よかった。今はまだ九時半だ。朝までたっぷり寝られる。
早く眠って疲れを取ろう。
結論がそこに行き着くと、彼はぎゅうっとまぶたを閉じた。
今日は木曜日。明日を乗り越えればとりあえず休みだ!
そのうち、彼は自らのホームグラウンド、すなわち睡眠に帰っていった。
一度寝ると、真剣だった表情はうそみたいにだらしなく変貌していった。
そして、朝日が昇るか昇らないかという時間帯―――
「起きろ!」
声が聞こえた。ベランダの方から、若い女の人の声。
そういえば、昼間聞いた幻聴もこんな声してたな。
「ねえ、起きてって!」
ああ、やっべえなあ。
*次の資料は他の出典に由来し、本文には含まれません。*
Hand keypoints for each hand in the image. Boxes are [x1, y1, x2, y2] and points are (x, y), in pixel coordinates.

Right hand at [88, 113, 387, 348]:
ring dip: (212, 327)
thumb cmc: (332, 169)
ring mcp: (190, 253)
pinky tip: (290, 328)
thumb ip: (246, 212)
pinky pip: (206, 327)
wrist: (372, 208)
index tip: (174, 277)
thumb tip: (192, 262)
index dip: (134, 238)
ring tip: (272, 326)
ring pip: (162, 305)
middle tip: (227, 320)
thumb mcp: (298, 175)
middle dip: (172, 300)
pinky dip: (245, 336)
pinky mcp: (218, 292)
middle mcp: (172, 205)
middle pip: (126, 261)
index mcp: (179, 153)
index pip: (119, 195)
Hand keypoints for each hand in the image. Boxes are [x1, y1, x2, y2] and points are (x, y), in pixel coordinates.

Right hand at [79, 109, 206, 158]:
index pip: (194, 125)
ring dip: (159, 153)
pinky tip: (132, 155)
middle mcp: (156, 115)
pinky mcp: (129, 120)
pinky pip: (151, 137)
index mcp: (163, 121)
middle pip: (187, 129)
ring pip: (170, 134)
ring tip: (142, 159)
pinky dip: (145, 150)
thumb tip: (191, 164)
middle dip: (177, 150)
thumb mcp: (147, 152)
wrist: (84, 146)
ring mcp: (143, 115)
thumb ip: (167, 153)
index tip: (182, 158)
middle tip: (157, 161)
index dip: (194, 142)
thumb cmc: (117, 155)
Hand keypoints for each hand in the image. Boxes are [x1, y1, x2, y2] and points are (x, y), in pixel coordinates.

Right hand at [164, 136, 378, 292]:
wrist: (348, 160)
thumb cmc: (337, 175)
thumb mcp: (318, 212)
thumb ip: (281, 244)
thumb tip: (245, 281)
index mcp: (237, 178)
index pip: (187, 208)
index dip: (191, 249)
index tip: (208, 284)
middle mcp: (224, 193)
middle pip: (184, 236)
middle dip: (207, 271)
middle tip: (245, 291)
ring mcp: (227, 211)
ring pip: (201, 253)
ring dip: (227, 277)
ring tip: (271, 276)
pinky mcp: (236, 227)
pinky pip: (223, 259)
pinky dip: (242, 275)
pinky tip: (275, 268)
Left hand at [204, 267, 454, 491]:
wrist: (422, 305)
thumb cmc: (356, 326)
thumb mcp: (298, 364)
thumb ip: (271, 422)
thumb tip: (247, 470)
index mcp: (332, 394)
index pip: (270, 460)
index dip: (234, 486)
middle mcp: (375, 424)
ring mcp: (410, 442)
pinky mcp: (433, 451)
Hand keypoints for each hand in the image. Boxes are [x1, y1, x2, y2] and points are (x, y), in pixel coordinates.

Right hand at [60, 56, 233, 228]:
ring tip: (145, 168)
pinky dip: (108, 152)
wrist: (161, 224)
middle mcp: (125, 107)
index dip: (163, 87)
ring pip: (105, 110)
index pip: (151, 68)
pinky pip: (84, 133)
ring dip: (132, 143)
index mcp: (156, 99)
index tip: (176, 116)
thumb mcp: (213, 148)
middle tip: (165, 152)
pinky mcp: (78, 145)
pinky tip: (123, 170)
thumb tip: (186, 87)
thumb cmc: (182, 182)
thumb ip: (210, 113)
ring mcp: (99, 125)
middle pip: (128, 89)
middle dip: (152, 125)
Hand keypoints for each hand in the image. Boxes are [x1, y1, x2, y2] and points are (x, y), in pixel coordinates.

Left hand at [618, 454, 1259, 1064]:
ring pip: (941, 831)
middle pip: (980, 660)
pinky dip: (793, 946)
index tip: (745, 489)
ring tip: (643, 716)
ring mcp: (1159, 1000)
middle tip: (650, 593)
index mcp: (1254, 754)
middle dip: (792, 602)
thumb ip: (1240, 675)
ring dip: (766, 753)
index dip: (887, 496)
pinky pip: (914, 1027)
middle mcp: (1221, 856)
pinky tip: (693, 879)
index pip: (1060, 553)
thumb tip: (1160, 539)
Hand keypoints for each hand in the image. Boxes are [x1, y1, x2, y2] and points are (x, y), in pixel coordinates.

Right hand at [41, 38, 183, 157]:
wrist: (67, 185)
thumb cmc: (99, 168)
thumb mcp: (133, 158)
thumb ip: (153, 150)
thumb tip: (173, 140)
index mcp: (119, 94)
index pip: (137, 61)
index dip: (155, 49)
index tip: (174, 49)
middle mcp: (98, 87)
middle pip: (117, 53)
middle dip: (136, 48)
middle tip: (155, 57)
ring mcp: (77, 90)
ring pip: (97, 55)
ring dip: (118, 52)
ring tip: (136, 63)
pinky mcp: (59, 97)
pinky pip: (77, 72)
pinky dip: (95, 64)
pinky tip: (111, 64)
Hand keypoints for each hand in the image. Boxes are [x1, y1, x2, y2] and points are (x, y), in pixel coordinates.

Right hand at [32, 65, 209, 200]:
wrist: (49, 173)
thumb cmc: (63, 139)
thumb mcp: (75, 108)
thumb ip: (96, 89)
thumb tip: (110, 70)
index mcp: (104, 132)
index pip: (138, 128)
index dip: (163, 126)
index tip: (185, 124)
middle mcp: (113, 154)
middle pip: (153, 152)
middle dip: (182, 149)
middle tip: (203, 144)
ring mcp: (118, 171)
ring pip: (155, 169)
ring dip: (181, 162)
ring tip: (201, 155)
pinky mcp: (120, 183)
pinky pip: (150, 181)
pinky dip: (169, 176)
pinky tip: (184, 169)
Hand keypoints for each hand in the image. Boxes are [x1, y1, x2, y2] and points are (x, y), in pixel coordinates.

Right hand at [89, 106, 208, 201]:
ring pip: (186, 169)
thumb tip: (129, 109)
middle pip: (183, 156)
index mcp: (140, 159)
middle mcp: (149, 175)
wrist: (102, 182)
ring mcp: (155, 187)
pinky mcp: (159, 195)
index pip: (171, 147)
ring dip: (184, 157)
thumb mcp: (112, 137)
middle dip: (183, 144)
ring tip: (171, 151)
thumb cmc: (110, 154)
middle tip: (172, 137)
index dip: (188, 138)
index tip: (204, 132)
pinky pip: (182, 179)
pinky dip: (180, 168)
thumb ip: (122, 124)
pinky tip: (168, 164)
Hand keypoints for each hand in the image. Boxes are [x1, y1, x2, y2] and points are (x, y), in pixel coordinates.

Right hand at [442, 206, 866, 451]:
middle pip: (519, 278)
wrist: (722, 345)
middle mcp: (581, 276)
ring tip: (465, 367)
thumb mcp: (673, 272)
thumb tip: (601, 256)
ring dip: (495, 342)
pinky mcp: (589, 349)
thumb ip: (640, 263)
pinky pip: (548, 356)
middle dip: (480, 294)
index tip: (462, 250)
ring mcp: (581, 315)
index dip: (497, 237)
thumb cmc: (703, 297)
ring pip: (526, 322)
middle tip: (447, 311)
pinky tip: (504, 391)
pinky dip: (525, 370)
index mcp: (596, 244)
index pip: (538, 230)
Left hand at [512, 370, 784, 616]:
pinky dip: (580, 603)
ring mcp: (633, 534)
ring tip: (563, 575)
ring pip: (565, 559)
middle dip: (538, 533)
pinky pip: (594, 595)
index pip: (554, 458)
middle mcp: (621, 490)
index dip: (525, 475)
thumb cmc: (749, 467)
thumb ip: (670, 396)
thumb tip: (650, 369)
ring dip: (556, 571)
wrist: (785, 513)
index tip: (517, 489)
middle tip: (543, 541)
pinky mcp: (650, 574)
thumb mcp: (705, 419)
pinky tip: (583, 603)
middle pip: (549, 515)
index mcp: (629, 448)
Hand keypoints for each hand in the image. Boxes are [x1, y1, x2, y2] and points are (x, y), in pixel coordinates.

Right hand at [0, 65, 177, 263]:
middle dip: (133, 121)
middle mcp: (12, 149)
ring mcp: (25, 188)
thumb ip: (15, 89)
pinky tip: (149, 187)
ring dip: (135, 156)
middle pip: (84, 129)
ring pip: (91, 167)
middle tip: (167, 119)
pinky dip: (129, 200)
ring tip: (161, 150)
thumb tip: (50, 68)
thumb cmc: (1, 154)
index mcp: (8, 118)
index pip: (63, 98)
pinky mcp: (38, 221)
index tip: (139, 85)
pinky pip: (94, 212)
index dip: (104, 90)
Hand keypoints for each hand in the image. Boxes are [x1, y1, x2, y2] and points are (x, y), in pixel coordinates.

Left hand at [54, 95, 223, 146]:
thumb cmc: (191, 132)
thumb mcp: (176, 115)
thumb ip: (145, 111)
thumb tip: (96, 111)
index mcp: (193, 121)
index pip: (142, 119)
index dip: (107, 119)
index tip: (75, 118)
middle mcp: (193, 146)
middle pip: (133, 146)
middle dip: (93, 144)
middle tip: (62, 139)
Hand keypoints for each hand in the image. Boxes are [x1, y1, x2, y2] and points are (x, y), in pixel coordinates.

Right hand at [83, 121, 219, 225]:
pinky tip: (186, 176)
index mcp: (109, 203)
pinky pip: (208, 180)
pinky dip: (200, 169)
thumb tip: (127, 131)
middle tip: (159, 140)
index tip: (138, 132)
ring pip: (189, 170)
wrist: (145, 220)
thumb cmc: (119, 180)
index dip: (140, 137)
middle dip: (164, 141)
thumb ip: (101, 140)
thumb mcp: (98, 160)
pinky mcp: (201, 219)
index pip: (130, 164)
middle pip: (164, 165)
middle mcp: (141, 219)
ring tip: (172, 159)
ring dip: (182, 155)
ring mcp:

寝てるのに全然疲れが取れてない。夢にまで出てくるなんて。
「いい加減にしてよ!」
医者に行こう。
「あああ、もう!」
真次は起きなかった。が、彼は夢の中でお医者さんに聴診器を当てられていた。
「怒るよ!」
声はもう怒っていた。
「いやあ、そこは。そこは、勘弁して下しいよぅ………」
寝言だ。夢の中でお医者さんに変なところでも触られたのだろう。
「………」
何かがぷっつり切れる音がした。
そいつは前足を振り上げると、鋭く尖った爪を窓ガラスにあてがって―――
ものすごく不快な超音波攻撃が、そのマンションの住民達の耳に襲い掛かった。
「うわあ!」
さすがの真次も飛び起きた。
背筋にぞくぞく不快感。
ちなみに余談だが、この攻撃に驚いて失禁してしまったものもいた。余談だが。
「な、いったいなにが」
「やっと起きた!」
「は?」
真次は声のした方向を見る。
網戸の向こうに、白い小さな奴がいた。
猫だった。
「ったく。ほんと寝起き悪いね」
あきれた声で白猫がしゃべっていた。
「ああ、なんだ。まだ夢見てんのか」
真次はへらへらと笑った。
「夢?」
猫が聞き返す。
「だって夢だろ?」
「夢ねえ……。そう思うなら、ちょっとここ、開けてよ」
「いいよ」
真次はベッドから降りて網戸を開けた。白猫が入り込んでくる。
「手、出して」
「ほいほい」
言われるままに手を出す。
バリ。
猫の白い前足がすばやく動いた。
「ん?」
前に出した手の甲を見てみる。
引っかき傷。吹き出してくる血。
それでも真次は笑った。
「何されたっていいよ。だってこれ、夢、だし……」
痛い!
「うぎゃああ!」
痛い!痛い!
「ち、血!包帯!絆創膏!オロナイン!」
慌てふためく真次に、猫は言ってやった。